Records drawn from a dataset
==================================================
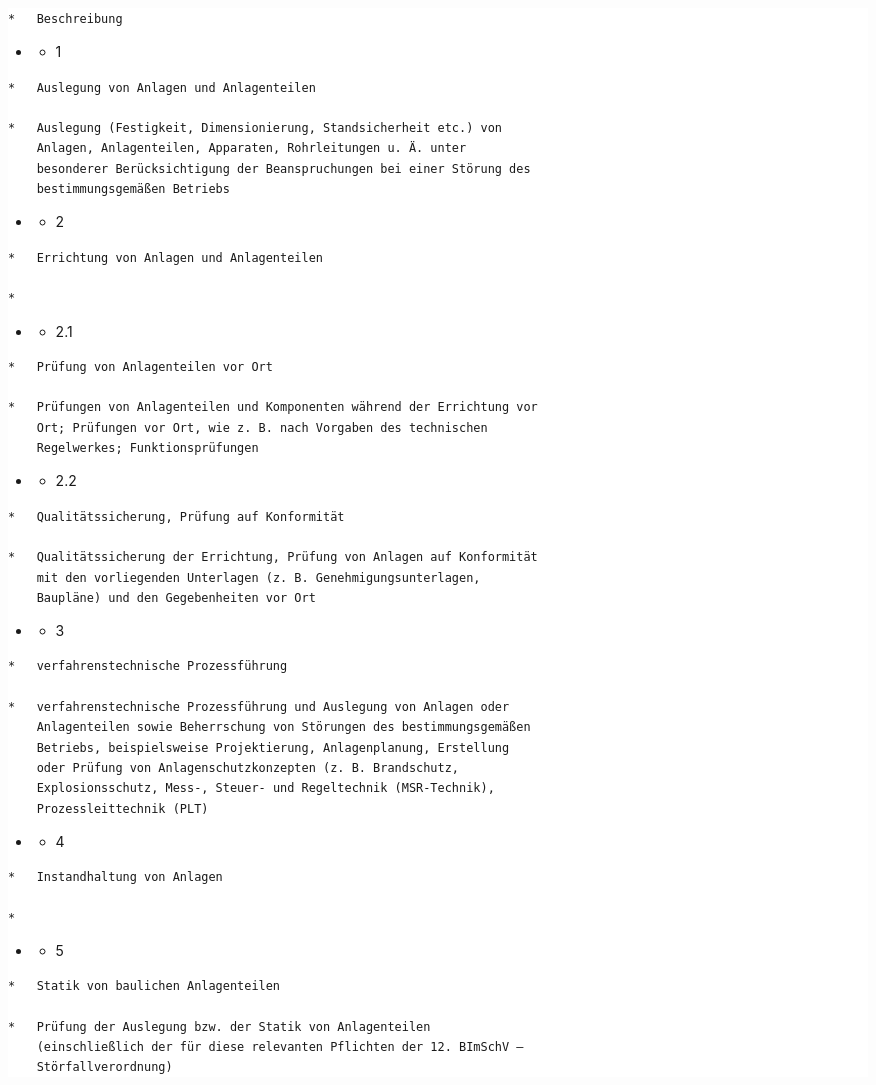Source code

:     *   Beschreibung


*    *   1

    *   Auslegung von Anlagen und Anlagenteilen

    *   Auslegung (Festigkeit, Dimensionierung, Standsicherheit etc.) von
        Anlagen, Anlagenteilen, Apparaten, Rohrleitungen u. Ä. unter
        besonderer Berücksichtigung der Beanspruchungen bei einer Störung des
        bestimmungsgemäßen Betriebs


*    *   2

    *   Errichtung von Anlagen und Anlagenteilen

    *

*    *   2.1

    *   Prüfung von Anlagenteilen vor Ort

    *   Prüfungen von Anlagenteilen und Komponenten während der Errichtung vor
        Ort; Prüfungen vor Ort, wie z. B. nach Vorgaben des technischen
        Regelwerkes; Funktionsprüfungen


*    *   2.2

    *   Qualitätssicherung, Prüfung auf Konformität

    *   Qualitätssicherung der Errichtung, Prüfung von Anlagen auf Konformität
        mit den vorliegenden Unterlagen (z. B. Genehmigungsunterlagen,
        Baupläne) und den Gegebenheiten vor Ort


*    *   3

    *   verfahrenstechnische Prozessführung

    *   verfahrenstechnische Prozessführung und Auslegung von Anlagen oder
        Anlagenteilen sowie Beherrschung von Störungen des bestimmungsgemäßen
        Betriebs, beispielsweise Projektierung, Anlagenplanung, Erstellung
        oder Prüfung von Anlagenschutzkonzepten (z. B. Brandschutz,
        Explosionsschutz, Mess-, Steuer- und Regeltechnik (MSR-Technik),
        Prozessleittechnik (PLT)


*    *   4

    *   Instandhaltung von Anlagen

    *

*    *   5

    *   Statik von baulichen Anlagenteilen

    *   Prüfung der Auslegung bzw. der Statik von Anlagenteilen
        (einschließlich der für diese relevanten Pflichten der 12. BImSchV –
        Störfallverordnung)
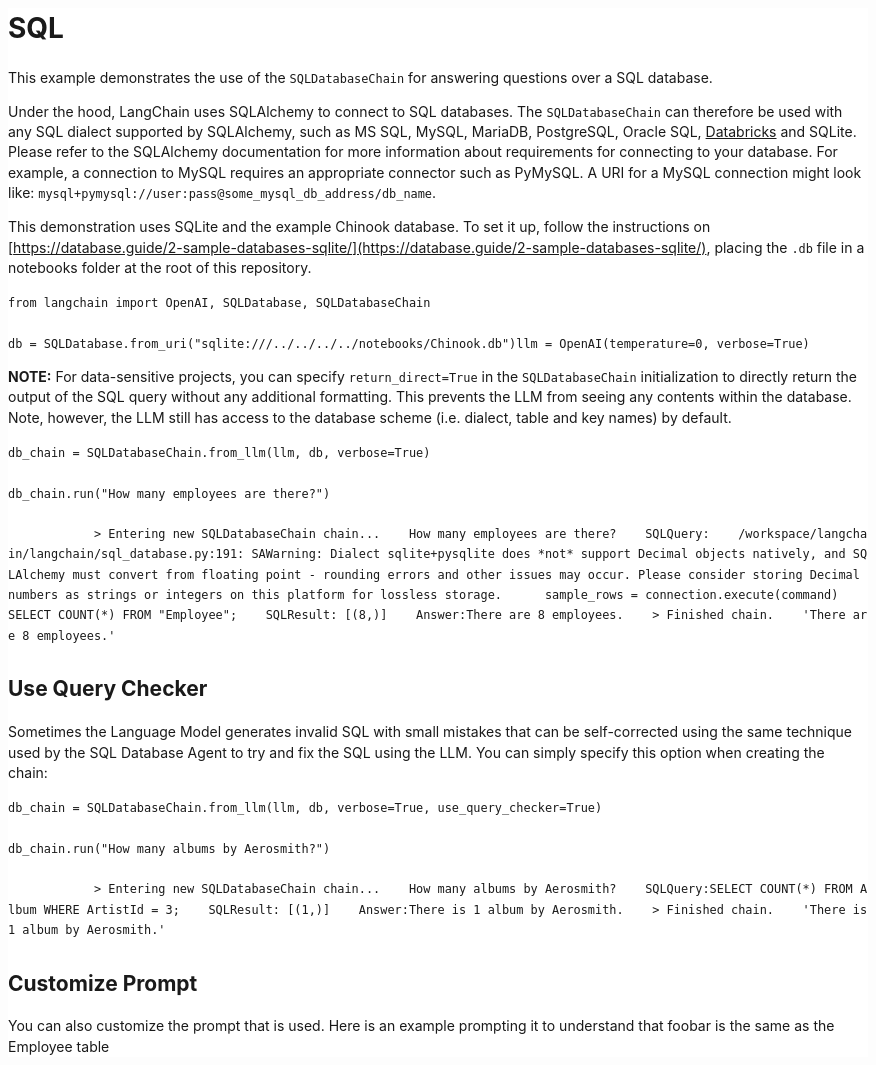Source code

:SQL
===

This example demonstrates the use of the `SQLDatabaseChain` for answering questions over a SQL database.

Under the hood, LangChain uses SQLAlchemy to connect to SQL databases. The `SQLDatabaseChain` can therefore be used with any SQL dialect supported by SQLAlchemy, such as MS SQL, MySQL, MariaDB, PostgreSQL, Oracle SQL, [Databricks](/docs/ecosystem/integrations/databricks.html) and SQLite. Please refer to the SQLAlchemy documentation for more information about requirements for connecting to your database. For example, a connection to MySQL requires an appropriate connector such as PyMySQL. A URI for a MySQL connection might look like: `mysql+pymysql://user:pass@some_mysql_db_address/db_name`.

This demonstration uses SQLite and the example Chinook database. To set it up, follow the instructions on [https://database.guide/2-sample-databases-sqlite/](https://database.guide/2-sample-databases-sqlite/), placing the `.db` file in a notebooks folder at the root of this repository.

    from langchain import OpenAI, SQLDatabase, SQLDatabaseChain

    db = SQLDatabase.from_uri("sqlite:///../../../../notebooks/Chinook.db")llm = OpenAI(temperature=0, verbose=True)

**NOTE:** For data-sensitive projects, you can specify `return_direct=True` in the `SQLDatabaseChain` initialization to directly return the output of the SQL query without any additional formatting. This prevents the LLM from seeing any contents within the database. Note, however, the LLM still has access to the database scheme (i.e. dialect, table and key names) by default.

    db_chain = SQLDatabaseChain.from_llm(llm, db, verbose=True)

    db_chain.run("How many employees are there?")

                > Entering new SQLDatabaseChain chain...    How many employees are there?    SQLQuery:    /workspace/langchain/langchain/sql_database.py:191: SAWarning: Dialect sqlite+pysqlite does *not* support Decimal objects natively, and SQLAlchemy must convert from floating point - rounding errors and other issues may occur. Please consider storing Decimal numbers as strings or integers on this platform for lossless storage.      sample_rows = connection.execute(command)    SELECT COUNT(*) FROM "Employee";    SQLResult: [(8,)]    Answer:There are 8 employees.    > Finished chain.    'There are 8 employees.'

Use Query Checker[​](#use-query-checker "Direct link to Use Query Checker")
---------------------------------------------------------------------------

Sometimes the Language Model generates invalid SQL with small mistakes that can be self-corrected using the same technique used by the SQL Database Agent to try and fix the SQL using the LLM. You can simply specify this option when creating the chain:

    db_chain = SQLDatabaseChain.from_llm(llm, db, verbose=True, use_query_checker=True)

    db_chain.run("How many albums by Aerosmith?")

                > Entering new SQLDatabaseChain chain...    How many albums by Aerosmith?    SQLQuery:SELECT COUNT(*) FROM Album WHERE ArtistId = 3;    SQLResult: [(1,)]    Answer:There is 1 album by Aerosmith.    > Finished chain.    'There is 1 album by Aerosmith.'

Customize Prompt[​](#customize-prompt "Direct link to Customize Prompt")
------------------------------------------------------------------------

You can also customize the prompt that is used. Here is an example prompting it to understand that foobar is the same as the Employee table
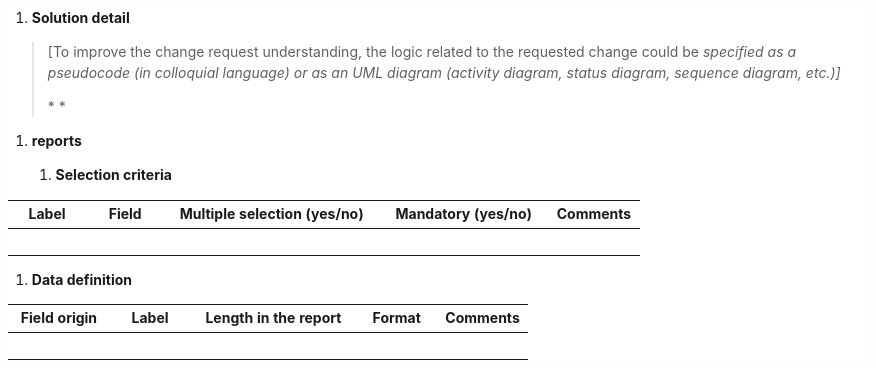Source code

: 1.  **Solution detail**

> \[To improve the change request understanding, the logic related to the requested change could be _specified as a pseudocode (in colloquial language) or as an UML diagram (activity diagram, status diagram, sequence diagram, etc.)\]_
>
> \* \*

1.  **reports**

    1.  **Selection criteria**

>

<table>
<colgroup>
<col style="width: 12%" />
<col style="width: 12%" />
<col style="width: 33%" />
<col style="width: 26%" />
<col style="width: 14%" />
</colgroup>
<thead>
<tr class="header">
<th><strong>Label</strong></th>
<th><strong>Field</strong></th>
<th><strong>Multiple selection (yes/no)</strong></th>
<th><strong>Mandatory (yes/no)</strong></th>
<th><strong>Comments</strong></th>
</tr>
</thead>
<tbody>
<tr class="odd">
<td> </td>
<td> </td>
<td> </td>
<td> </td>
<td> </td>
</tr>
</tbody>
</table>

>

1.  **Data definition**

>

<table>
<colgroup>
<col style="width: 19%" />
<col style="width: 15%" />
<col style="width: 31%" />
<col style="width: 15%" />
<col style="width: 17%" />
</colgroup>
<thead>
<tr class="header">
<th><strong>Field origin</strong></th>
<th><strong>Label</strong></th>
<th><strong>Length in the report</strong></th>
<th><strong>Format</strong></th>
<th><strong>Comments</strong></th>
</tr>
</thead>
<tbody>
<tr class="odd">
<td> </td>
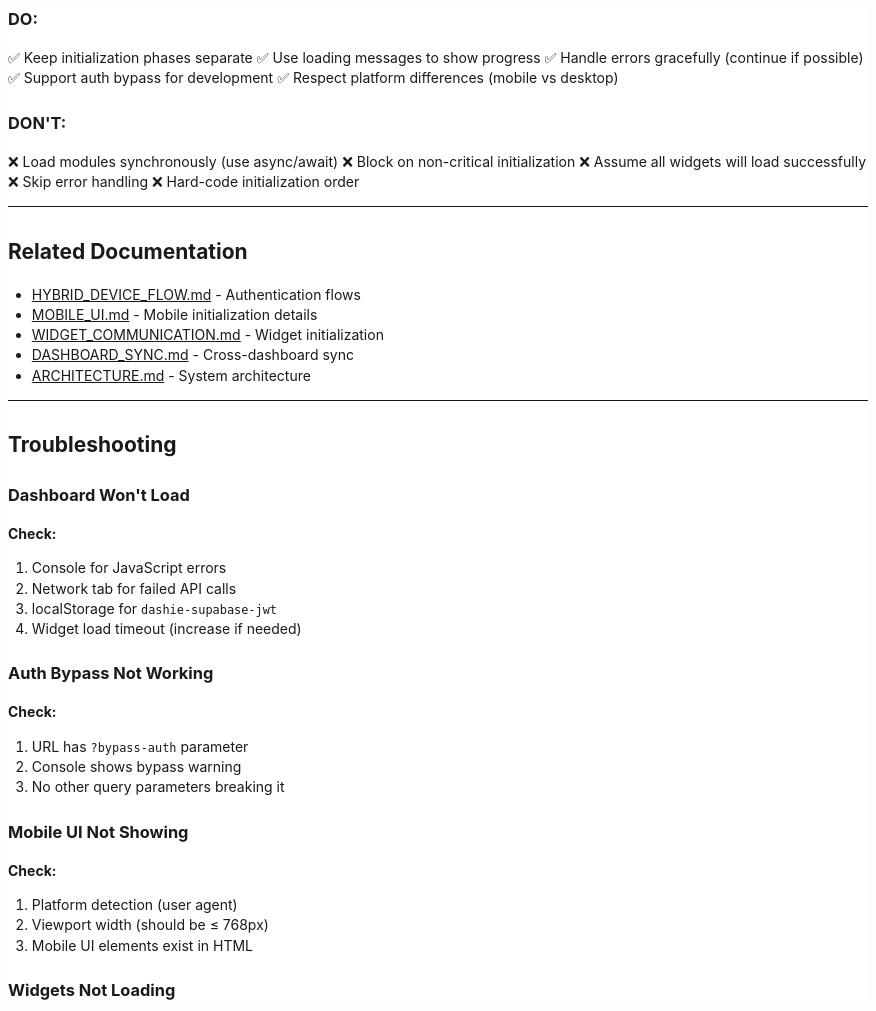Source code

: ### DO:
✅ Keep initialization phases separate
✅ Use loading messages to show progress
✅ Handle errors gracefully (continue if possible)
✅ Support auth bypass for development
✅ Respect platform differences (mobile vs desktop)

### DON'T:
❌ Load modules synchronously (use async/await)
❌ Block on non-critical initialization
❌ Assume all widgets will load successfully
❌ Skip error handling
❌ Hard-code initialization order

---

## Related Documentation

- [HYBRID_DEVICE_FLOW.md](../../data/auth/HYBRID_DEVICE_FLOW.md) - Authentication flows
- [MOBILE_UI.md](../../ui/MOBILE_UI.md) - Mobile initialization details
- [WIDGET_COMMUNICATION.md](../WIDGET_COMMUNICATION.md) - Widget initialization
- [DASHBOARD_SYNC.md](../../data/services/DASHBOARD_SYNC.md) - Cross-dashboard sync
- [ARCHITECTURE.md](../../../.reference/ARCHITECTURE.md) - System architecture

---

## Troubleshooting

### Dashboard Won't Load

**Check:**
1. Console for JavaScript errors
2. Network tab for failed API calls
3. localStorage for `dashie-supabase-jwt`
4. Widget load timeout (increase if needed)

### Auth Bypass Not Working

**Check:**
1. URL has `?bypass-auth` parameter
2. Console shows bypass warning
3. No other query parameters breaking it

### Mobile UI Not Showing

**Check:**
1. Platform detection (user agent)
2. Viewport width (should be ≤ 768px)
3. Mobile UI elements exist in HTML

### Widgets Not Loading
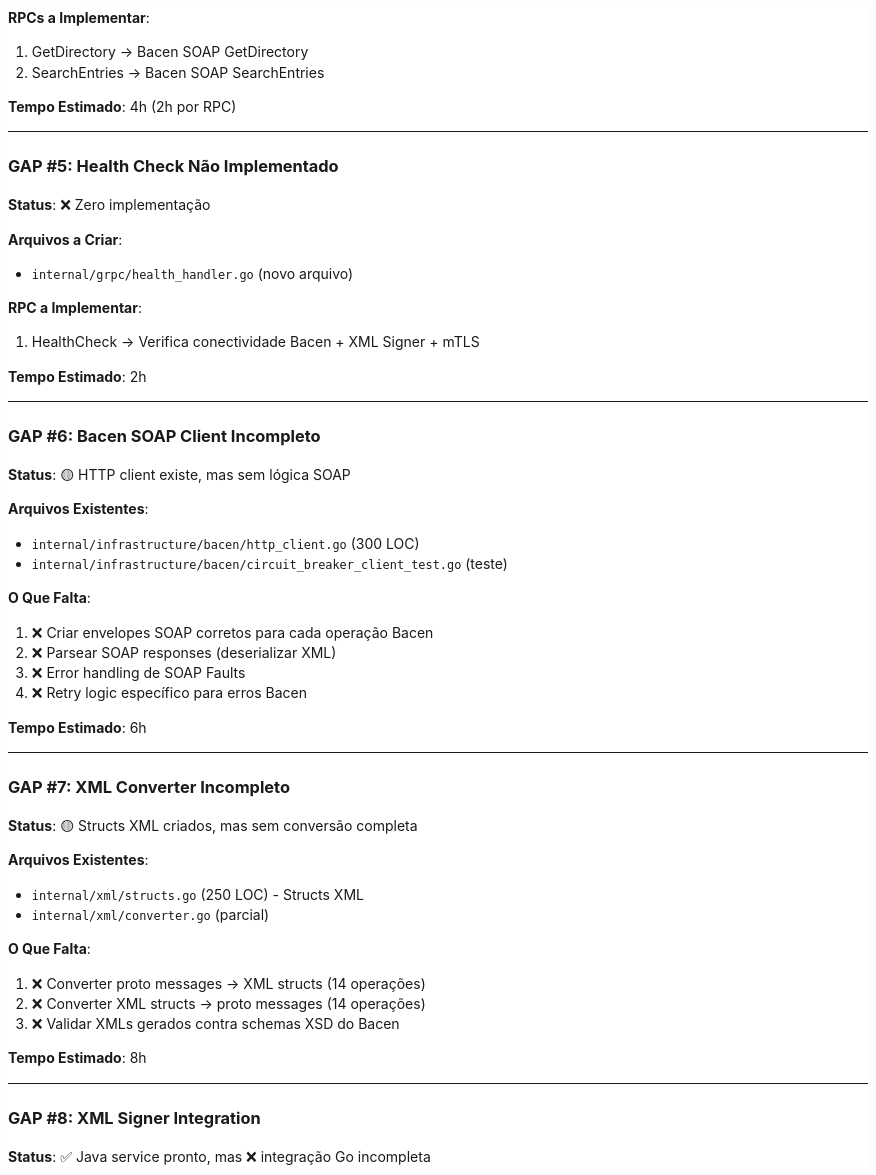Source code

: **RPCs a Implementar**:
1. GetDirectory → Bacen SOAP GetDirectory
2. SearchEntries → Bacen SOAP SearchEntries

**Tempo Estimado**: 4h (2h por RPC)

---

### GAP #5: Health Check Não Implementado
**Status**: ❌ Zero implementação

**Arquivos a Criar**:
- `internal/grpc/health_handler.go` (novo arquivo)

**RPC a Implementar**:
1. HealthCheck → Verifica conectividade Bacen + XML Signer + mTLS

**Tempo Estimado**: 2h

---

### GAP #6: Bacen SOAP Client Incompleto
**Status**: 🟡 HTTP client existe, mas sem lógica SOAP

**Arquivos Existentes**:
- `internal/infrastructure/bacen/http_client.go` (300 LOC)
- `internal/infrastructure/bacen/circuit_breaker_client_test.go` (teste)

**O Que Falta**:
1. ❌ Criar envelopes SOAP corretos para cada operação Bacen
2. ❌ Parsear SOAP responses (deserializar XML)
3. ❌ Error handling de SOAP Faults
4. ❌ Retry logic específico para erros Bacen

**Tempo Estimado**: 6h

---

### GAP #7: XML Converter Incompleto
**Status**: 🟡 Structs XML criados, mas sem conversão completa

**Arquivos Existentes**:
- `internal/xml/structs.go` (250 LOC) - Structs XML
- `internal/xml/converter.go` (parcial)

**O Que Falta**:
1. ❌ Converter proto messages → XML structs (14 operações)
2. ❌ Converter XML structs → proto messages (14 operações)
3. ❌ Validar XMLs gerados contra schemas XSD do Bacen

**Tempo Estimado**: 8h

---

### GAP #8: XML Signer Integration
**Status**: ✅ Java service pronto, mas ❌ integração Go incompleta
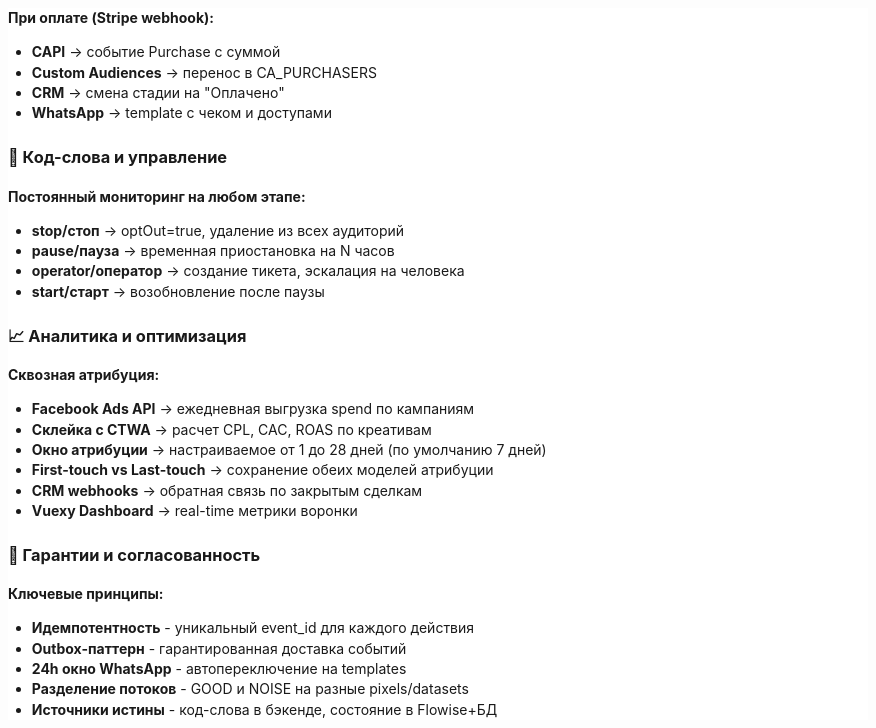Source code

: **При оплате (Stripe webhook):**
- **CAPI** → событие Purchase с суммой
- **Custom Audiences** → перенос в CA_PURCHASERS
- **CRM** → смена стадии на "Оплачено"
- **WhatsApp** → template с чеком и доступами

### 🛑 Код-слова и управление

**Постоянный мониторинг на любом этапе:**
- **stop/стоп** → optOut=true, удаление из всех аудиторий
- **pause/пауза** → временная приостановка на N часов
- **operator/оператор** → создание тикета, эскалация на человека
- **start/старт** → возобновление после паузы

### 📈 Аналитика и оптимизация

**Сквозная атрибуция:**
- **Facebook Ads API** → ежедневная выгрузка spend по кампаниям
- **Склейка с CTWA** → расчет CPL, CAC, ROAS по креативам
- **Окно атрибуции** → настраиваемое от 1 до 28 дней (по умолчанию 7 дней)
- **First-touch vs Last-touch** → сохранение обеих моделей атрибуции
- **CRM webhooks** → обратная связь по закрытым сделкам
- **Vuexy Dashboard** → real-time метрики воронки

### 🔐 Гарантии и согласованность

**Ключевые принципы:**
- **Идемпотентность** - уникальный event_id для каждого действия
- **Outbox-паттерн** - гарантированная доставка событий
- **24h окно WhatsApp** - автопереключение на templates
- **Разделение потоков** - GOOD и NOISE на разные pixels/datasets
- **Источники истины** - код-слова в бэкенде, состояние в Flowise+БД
==================================================
▶ REQUEST
Give back precisely the lines above that start at the line containing "bypass for development" and end at the line containing "Skip error handling", inclusive. No other lines belong in the output.

▶ COMPLETED TASK
✅ Support auth bypass for development
✅ Respect platform differences (mobile vs desktop)

### DON'T:
❌ Load modules synchronously (use async/await)
❌ Block on non-critical initialization
❌ Assume all widgets will load successfully
❌ Skip error handling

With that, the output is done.